How the Decision For End-of-Life Care is Made
When a senior and his or her family are facing end-of-life care decisions, there are many considerations that come into play. Much of the decision-making will fall on the family, especially in the case of elders who are unable to make their own decisions because of the advancement of their illness, such as Alzheimer’s or other forms of dementia. These decisions in San Francisco and elsewhere are not easy, but they have to be made.
June was Alzheimer’s and Brain Awareness Month, and it’s important to shed light on these issues that plague 55 million people suffering from Alzheimer’s or other forms of dementia. Today we will discuss how the decision for end-of-life care is made, not just by the patient and family, but by the doctors and nurses as well. If your loved one suffers from Alzheimer’s or other forms of dementia, it can be tough to make the decision on your own as a family member. There are people here to help.
Starting the Journey
Ultimately, the decision to look into hospice care lies with the patient and family members. It’s wise for one family member or friend to be appointed the primary caregiver, though, and this person will communicate to the doctor and care team about steps moving forward. It’s just easier to have a point person so things don’t get confusing.
It’s common for many families to delay discussions regarding end-of-life care because it’s such an emotionally-charged topic. If you have started to wonder if your loved one should enter hospice, chances are, they probably already qualify. But even if they aren’t eligible at this time for hospice care, it’s important to start gathering information now about hospice options before a crisis arises and forces you to scramble.
You should start exploring hospice options if your loved one:
- Frequently visits the ER
- Is showing a decline in how well (if at all) they can perform daily tasks, such as dressing, walking, eating, or using the bathroom
- Is falling more often
- Has shown changes in mental abilities
- Is experiencing progressive weight loss
- Has skin tears and infections
After noticing these symptoms, you may first want to reach out to their primary care doctor for an evaluation. Generally, entry into hospice can be approved if the doctor believes the patient has less than six months to live, says the National Institute on Aging. If your loved one happens to live beyond that six-month allotment, they may still be able to continue receiving hospice care, so long as their doctor will re-certify their eligibility.
Qualifying For Hospice Care
When determining eligibility for end-of-life care, the physician must certify that their patient is terminally ill and that they have a life expectancy of six months or less, provided the disease has run its natural course. The hospice medical director will then have to agree with that assessment.
Here is a look at the criteria that is used in determining hospice eligibility.
Lack of improvement: This is when, even with treatment, the patient’s condition is no longer improving. They are not feeling any better and their illness has advanced to end-stage disease.
Care goals have changed: This is when the patient understands the situation is not going to get better and has decided not to be in the hospital anymore. This is often when the patient and family members have accepted the reality and are ready to take the next step beyond treatment of the disease into comfort measures.

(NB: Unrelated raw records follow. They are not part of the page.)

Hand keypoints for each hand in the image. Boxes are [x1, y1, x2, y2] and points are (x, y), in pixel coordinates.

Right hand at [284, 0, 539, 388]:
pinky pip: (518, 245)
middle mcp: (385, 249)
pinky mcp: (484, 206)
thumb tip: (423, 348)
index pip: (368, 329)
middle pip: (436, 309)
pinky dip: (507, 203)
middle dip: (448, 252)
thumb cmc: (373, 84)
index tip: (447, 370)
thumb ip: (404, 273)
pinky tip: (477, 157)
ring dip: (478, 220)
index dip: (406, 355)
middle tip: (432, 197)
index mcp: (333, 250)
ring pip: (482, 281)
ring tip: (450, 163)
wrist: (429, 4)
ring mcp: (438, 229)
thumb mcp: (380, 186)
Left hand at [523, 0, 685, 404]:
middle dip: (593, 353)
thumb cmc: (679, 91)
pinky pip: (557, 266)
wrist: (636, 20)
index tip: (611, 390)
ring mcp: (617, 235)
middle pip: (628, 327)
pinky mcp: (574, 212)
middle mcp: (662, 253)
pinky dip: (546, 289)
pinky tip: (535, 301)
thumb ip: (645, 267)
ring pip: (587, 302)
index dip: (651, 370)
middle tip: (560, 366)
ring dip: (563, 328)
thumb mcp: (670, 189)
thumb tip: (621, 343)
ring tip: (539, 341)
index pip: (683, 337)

Acute health events: End-of-life care may be required when the patient suffers from an acute event, such as a stroke or heart attack, that leaves no choice regarding entry into hospice.

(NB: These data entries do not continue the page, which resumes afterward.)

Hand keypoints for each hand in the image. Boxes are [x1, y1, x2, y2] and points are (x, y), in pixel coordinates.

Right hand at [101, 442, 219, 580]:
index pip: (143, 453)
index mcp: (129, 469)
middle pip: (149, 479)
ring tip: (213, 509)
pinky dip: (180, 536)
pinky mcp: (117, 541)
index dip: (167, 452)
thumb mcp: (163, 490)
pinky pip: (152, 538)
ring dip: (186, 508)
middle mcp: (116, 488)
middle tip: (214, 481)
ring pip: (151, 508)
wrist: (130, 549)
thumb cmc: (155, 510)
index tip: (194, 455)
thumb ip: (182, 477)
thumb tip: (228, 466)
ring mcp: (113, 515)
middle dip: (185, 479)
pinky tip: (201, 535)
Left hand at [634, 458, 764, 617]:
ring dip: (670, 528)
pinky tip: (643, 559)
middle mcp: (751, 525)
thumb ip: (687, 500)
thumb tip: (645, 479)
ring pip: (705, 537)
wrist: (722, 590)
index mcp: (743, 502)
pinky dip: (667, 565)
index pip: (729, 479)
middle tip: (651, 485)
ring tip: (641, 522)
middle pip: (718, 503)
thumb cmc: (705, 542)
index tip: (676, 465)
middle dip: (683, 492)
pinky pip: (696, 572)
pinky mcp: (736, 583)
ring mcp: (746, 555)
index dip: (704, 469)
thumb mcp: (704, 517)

Once a patient has been referred to hospice by a doctor, a hospice nurse will visit with the patient and family to conduct a health assessment. Your loved one may qualify for hospice if they are showing these common signs:
- Weight loss of 10 percent in past three to six months
- Insufficient hydration and nutrition
- Difficulty swallowing
- Shortness of breath
- Inability to perform daily activities independently
- Spends most days in a chair or in bed
- Increased daytime sleeping and fatigue
- Worsening incontinence
- Pain or emotional suffering
- Recurrent/multiple infections
- Increased cognitive impairment, unintelligible speech, confusion
- Increased visits to the ER
- Rapid disease progression regardless of treatment
Once the assessment is done, the hospice care team makes a decision as a whole regarding acceptance. The hospice medical director has the last say, though. Once approved, the patient and family members must then decide on where to engage in hospice: in the home or in a facility. Here at Pathways, we can deliver hospice services in private homes, nursing homes, assisted living facilities, or even in the hospital.